# Problem statement
Write out every line of the listing below without changing anything, and leave the pictures out.

# Material shown
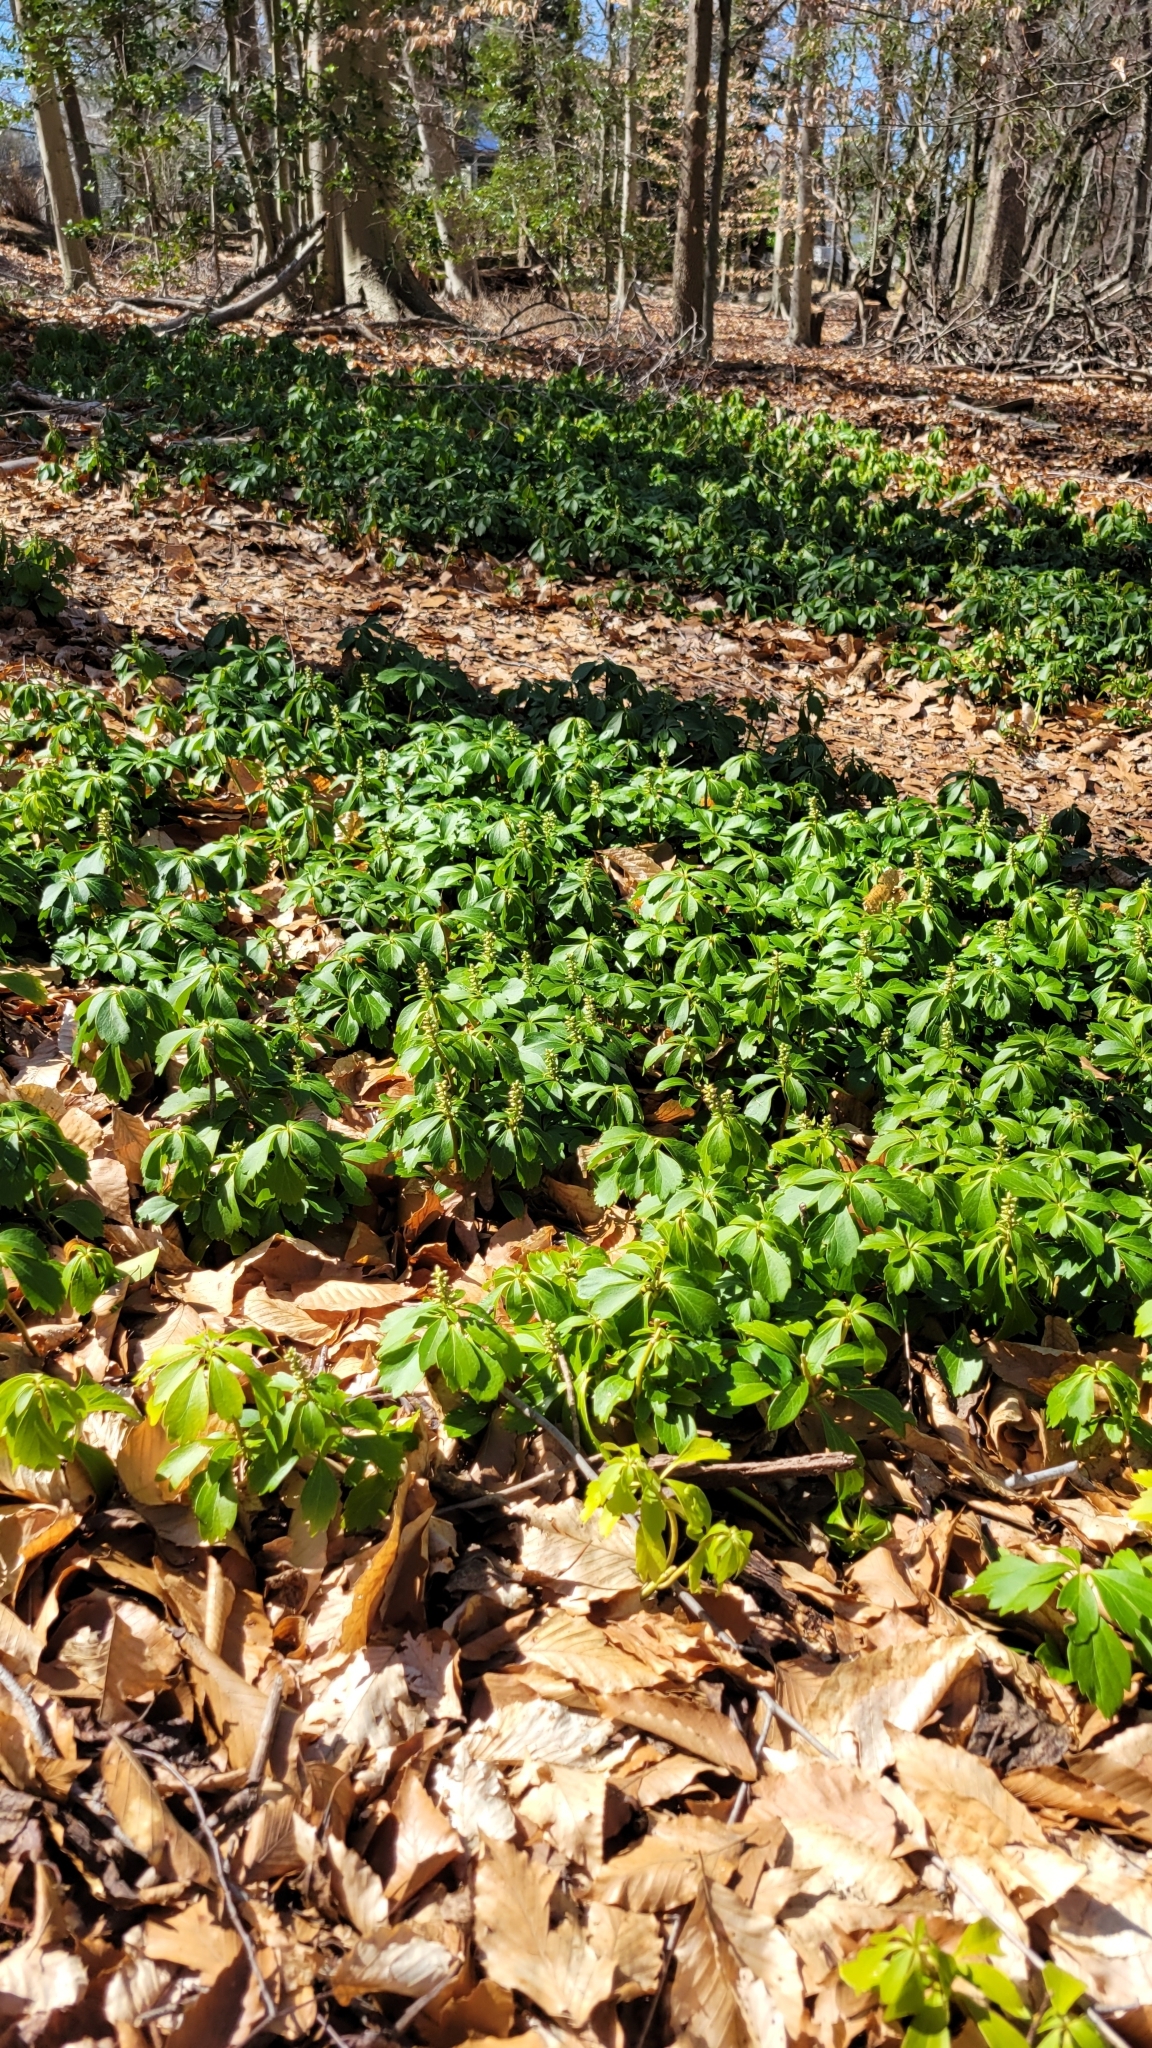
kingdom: Plantae
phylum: Tracheophyta
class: Magnoliopsida
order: Buxales
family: Buxaceae
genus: Pachysandra
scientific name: Pachysandra terminalis
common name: Japanese pachysandra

# Final result
kingdom: Plantae
phylum: Tracheophyta
class: Magnoliopsida
order: Buxales
family: Buxaceae
genus: Pachysandra
scientific name: Pachysandra terminalis
common name: Japanese pachysandra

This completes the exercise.